Problem to solve: Nothing should be left out: repeat all the data exactly.

Collected data
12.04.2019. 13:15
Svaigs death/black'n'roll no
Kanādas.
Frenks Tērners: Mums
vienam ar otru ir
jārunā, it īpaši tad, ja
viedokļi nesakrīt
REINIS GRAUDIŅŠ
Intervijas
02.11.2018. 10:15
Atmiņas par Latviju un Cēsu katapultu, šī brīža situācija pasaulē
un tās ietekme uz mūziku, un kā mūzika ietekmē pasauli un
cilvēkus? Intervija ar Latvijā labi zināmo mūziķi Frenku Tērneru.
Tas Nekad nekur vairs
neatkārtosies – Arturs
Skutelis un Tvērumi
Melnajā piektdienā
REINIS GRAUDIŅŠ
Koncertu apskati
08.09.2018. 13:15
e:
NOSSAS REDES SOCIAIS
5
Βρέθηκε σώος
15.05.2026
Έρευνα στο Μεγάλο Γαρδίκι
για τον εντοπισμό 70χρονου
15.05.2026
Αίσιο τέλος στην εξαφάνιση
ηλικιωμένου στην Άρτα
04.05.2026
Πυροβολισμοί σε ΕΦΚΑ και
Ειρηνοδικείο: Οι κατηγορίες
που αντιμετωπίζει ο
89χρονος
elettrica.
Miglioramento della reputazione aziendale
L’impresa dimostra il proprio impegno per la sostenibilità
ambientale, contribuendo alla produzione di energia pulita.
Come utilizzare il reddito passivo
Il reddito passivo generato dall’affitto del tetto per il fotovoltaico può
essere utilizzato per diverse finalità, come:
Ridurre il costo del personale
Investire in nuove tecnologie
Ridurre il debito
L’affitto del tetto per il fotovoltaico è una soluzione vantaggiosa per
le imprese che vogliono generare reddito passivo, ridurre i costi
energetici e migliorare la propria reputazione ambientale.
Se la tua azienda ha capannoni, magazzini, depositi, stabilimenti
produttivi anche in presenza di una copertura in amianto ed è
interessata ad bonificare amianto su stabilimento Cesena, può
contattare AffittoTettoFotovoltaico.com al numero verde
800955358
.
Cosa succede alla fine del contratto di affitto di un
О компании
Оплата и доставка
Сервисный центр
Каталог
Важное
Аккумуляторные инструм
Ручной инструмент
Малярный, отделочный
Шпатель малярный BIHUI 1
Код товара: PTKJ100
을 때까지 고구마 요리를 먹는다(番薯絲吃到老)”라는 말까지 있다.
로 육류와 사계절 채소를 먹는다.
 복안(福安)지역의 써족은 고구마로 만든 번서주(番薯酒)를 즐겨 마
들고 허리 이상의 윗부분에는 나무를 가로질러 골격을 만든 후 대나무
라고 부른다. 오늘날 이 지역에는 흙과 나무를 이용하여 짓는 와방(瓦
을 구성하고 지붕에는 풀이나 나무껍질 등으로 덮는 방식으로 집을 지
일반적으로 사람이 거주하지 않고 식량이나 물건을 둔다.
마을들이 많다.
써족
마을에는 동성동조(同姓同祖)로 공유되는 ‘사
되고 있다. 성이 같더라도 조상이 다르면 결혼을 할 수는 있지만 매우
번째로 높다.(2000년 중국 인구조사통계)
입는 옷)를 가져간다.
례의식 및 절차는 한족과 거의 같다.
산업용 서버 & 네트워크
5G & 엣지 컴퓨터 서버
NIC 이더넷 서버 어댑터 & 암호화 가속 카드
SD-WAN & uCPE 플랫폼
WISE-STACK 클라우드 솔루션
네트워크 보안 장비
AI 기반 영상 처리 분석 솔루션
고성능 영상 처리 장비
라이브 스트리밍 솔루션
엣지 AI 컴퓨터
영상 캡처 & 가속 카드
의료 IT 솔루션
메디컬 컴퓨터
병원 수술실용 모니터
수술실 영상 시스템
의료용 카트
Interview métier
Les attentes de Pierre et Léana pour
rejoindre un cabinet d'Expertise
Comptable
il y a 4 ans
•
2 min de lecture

Answer box:
12.04.2019. 13:15
Svaigs death/black'n'roll no
Kanādas.
Frenks Tērners: Mums
vienam ar otru ir
jārunā, it īpaši tad, ja
viedokļi nesakrīt
REINIS GRAUDIŅŠ
Intervijas
02.11.2018. 10:15
Atmiņas par Latviju un Cēsu katapultu, šī brīža situācija pasaulē
un tās ietekme uz mūziku, un kā mūzika ietekmē pasauli un
cilvēkus? Intervija ar Latvijā labi zināmo mūziķi Frenku Tērneru.
Tas Nekad nekur vairs
neatkārtosies – Arturs
Skutelis un Tvērumi
Melnajā piektdienā
REINIS GRAUDIŅŠ
Koncertu apskati
08.09.2018. 13:15
e:
NOSSAS REDES SOCIAIS
5
Βρέθηκε σώος
15.05.2026
Έρευνα στο Μεγάλο Γαρδίκι
για τον εντοπισμό 70χρονου
15.05.2026
Αίσιο τέλος στην εξαφάνιση
ηλικιωμένου στην Άρτα
04.05.2026
Πυροβολισμοί σε ΕΦΚΑ και
Ειρηνοδικείο: Οι κατηγορίες
που αντιμετωπίζει ο
89χρονος
elettrica.
Miglioramento della reputazione aziendale
L’impresa dimostra il proprio impegno per la sostenibilità
ambientale, contribuendo alla produzione di energia pulita.
Come utilizzare il reddito passivo
Il reddito passivo generato dall’affitto del tetto per il fotovoltaico può
essere utilizzato per diverse finalità, come:
Ridurre il costo del personale
Investire in nuove tecnologie
Ridurre il debito
L’affitto del tetto per il fotovoltaico è una soluzione vantaggiosa per
le imprese che vogliono generare reddito passivo, ridurre i costi
energetici e migliorare la propria reputazione ambientale.
Se la tua azienda ha capannoni, magazzini, depositi, stabilimenti
produttivi anche in presenza di una copertura in amianto ed è
interessata ad bonificare amianto su stabilimento Cesena, può
contattare AffittoTettoFotovoltaico.com al numero verde
800955358
.
Cosa succede alla fine del contratto di affitto di un
О компании
Оплата и доставка
Сервисный центр
Каталог
Важное
Аккумуляторные инструм
Ручной инструмент
Малярный, отделочный
Шпатель малярный BIHUI 1
Код товара: PTKJ100
을 때까지 고구마 요리를 먹는다(番薯絲吃到老)”라는 말까지 있다.
로 육류와 사계절 채소를 먹는다.
 복안(福安)지역의 써족은 고구마로 만든 번서주(番薯酒)를 즐겨 마
들고 허리 이상의 윗부분에는 나무를 가로질러 골격을 만든 후 대나무
라고 부른다. 오늘날 이 지역에는 흙과 나무를 이용하여 짓는 와방(瓦
을 구성하고 지붕에는 풀이나 나무껍질 등으로 덮는 방식으로 집을 지
일반적으로 사람이 거주하지 않고 식량이나 물건을 둔다.
마을들이 많다.
써족
마을에는 동성동조(同姓同祖)로 공유되는 ‘사
되고 있다. 성이 같더라도 조상이 다르면 결혼을 할 수는 있지만 매우
번째로 높다.(2000년 중국 인구조사통계)
입는 옷)를 가져간다.
례의식 및 절차는 한족과 거의 같다.
산업용 서버 & 네트워크
5G & 엣지 컴퓨터 서버
NIC 이더넷 서버 어댑터 & 암호화 가속 카드
SD-WAN & uCPE 플랫폼
WISE-STACK 클라우드 솔루션
네트워크 보안 장비
AI 기반 영상 처리 분석 솔루션
고성능 영상 처리 장비
라이브 스트리밍 솔루션
엣지 AI 컴퓨터
영상 캡처 & 가속 카드
의료 IT 솔루션
메디컬 컴퓨터
병원 수술실용 모니터
수술실 영상 시스템
의료용 카트
Interview métier
Les attentes de Pierre et Léana pour
rejoindre un cabinet d'Expertise
Comptable
il y a 4 ans
•
2 min de lecture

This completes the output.